Capturant des nuages depuis les fenêtres de sa maison, ou lors d’échappées plus ou moins clandestines, le cinéaste oppose aux butées que le pouvoir lui inflige ce que l’historien de la photographie Clément Chéroux nomme « la forme la plus exacte de la liberté ».

On pourrait voir en chaque nuage la forme d’un tourment, la palette projective de sombres humeurs, mais on préférera regarder ces masses impalpables comme un désir de beauté irréductible, le pouvoir métamorphique des nuées symbolisant très certainement une capacité infinie à disparaître pour renaître autrement, plus loin, différemment, dans le tourbillon d’une mise en scène permanente, tel le vieux Wang-Fô de Marguerite Yourcenar noyant ses bourreaux en peignant des cataractes, et s’enfuyant de sa prison par le pouvoir de pinceaux passe-muraille.
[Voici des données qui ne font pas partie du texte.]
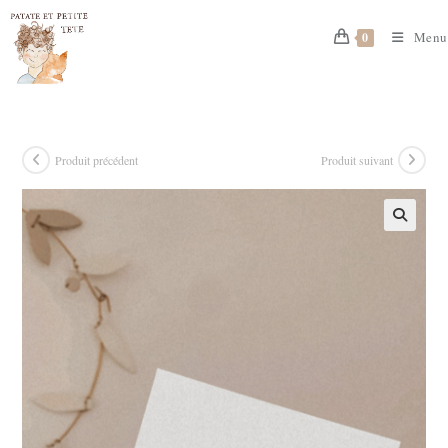
Skip
to
Menu
0
content
Produit précédent
Produit suivant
Confidence faite à Jean-Michel Frodon : « Un jour où je tournais en rond, ne sachant pas quoi faire, j’ai regardé par la fenêtre de mon appartement, et j’ai vu les nuages. Ils m’ont semblé très impressionnants, j’ai pris mon appareil et j’ai commencé à les photographier. J’ai aimé le résultat, alors j’ai continué. »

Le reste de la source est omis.